Canada was already a pioneer in the development and implementation of government incentives when it introduced the current system of tax credits in 1997. The success of Canada’s tax credit model in attracting film and television projects to the major production centers of Vancouver, Toronto and Montréal, did not go unnoticed. Similar incentives have since been introduced throughout Europe, Australia and the U.S. Presently, there are over 40 states in the U.S. which employ some form of government incentive program targeting the film and television production industry. This increasing competition and the rise in the Canadian dollar were cited as key factors in the recent Quebec and Ontario announcements.
It may then seem paradoxical that while the tax credit systems in Quebec and Ontario are being enhanced, some of their direct competition in the U.S. are coming under criticism for failing to live up to expectations. A recent article in the IEDC Economic Development Journal assesses incentives in certain states which seem to have significant flaws which detract from their overall value and efficacy.
While the tax credit systems already in place in Canada’s production centers are considered a cornerstone in the strategy to both feed the existing infrastructure, create high skilled sustainable jobs and continue to grow the existing film and television industry, in most U.S. states (with the exception of New York and California), incentives were introduced with the goal of creating both a film and television industry and a supporting infrastructure. Consequently, the experiences in these states have been markedly different than the experiences in places like Vancouver, Toronto and Montreal where such incentives are part of an overall strategy.
There was a tremendous growth in U.S. incentives starting at the beginning of this decade.
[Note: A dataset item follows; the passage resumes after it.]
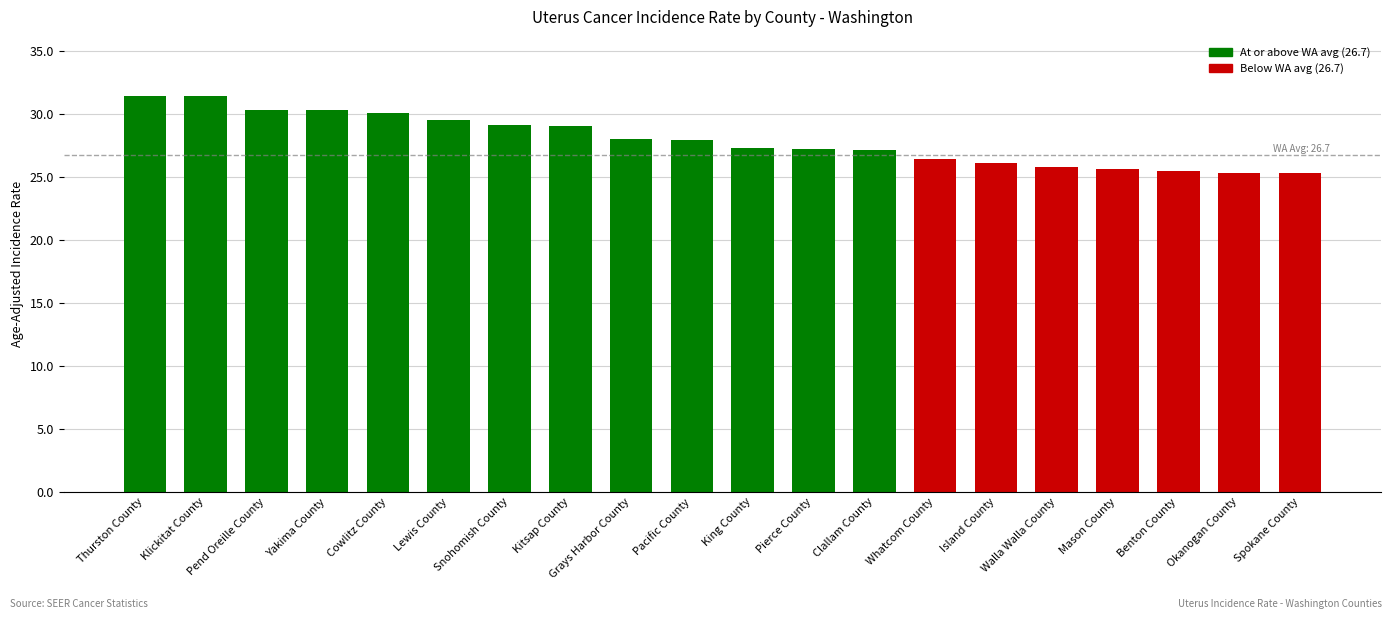

What is the difference between the maximum and minimum values?

6.1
Many state politicians seemed to fall under the spell of Hollywood, and notion that all that was required was an attractive incentive and the state would become, in the parlance of the film business, a “player”. As a result, incentives and film offices appeared all over the U.S. in places as disparate as Connecticut, New Mexico, Hawaii and Alaska.
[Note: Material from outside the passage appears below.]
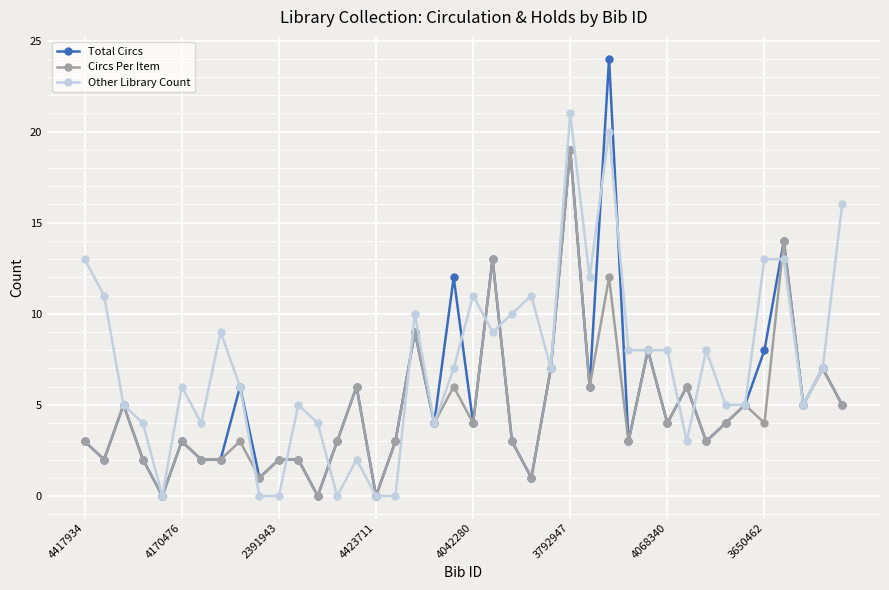

What are all the series names shown in the legend?

Total Circs, Circs Per Item, Other Library Count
The reality now coming into focus is that certain factors have resulted in these incentives being criticized as ineffective in achieving the goals of the lawmakers, and in many cases, resulting in a net loss for those states:
The absence of an existing infrastructure and some critical mass in the work force required states to permit the “importing” of many of the skilled jobs and suppliers, who then left the state once a production was completed. This mobility has made the establishment of a permanent infrastructure very difficult. Further, those individuals and suppliers who left the state offering the incentives, would pay income taxes to their home state and not the one offering the incentives.
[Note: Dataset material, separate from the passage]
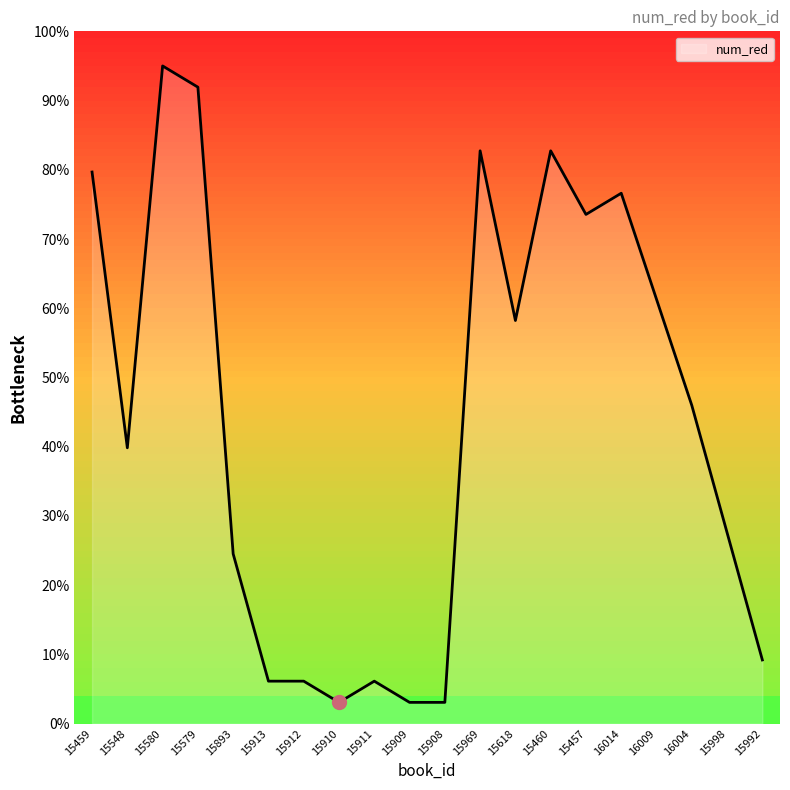

Where is the first local maximum?

15580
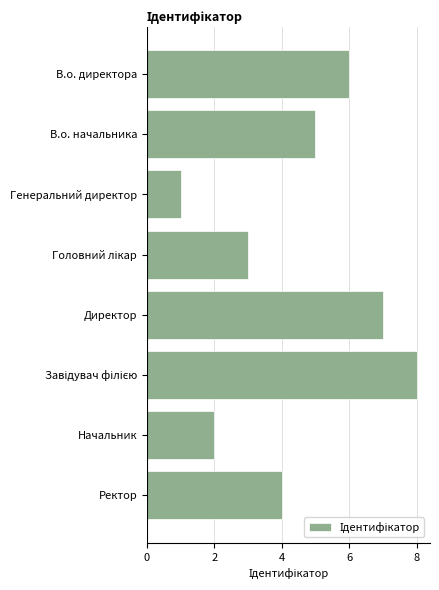

What is the minimum value shown in the chart?

1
Increased competition among jurisdictions has meant that many states allowed significant portions of a production’s budget to be spent outside of the state, thereby undermining one of the goals of the incentives and reducing the economic benefit to the state.
Many states adopted the use of transferable tax credits (as opposed to the type used in Canada) which could be sold by the production company (to the extent not required) to third parties who wanted a tax deduction. This unintended consequence added to the “cost” of such incentives as a result of the third party’s avoidance of tax.
The experience of states which have attempted to create an industry where nothing existed before, seems to support the position that incentives alone won’t achieve that goal. Whether U.S. state officials heed some of these concerns remains to be seen – but what is clear is that the lure of Hollywood extends beyond those who just want to be in the movies.